### DOCUMENT SEGMENT
=== Section Start ===
In the history being written in the streets of our cities these days, it is possible to discern different stages of development. The demonstration of the last Saturday night, which was probably the largest demonstration in Israel`s history, marks the dividing line between a developing protest movement which has no clear way, and a revolution which now seems unstoppable.

It is easy and enticing to give in to the momentary excitement, the heart beating which echoes the beating of drums and chants of the crowd. Easy, and perhaps even blinding. Yet, I have no doubt that what happened here on that evening is the beginning of a new era in Israel`s history and in its political arena.

The hundreds of thousands who took to the streets, clogging the streets of Tel Aviv in the huge rally and filling squares in cities between Eilat and Kiryat Shmona, via Jerusalem, Hod Hasharon and Baka al-Gharbiya, marked the watershed. Three weeks of struggle have began with ten tents on Rothschild Boulevard; grew to several tens of thousands of protesters who could still be castigated as `Sushi-eating Leftists `; evolved to a nationwide protest which the PM could still afford to dismiss and ignore as `populist`. Now it had become clear, once and for all, that the people in their entirety demand Social Justice, and they are not about to compromise or go home.
=== Section End ===
### DATASET
=== Section Start ===
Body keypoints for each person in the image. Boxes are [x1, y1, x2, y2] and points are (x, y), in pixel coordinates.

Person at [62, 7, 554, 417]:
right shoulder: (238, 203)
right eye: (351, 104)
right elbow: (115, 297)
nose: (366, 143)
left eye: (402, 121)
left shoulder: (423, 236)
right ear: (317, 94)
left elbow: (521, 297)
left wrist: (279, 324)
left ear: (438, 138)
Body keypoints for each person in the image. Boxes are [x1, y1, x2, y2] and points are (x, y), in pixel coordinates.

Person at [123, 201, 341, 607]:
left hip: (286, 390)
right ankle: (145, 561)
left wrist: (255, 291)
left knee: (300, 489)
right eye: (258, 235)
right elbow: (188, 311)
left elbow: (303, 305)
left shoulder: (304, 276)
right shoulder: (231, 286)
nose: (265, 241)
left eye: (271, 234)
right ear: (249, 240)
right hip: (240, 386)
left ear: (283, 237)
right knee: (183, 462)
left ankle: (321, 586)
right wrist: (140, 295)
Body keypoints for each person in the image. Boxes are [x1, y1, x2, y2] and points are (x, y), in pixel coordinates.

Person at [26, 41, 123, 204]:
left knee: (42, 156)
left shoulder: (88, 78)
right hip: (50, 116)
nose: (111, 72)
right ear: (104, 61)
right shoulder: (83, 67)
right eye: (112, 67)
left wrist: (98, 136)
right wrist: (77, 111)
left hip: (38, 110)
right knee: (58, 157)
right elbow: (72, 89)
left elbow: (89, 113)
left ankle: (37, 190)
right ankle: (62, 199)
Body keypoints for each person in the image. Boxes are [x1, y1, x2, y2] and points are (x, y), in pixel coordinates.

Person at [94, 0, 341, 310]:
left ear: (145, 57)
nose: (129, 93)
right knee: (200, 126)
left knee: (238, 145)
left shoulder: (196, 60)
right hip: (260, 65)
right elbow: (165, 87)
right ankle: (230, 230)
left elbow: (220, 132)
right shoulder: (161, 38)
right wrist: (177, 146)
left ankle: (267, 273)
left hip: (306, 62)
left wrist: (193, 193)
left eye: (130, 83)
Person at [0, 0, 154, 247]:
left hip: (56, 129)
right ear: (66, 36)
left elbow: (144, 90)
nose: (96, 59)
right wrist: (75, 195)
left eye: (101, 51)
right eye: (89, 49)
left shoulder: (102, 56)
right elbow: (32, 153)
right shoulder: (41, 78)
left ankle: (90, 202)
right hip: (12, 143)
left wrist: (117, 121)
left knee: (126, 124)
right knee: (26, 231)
=== Section End ===
### PROBLEMS TO WORK ON
1 - Print the part of the passage on the Israeli protests starting at "The hundreds of" and ending at "or go home.".
2 - In one to three sentences, explain why the passage on the Israeli protests treats the Saturday night demonstration as a turning point.

### EXERCISE RESULTS
1 -
The hundreds of thousands who took to the streets, clogging the streets of Tel Aviv in the huge rally and filling squares in cities between Eilat and Kiryat Shmona, via Jerusalem, Hod Hasharon and Baka al-Gharbiya, marked the watershed. Three weeks of struggle have began with ten tents on Rothschild Boulevard; grew to several tens of thousands of protesters who could still be castigated as `Sushi-eating Leftists `; evolved to a nationwide protest which the PM could still afford to dismiss and ignore as `populist`. Now it had become clear, once and for all, that the people in their entirety demand Social Justice, and they are not about to compromise or go home.

2 - Hundreds of thousands of people filled the streets of Tel Aviv and squares in cities from Eilat to Kiryat Shmona. Earlier stages of the protest could still be mocked as "Sushi-eating Leftists" or dismissed as "populist." After this night it was clear that the whole people demanded Social Justice and would not compromise or go home.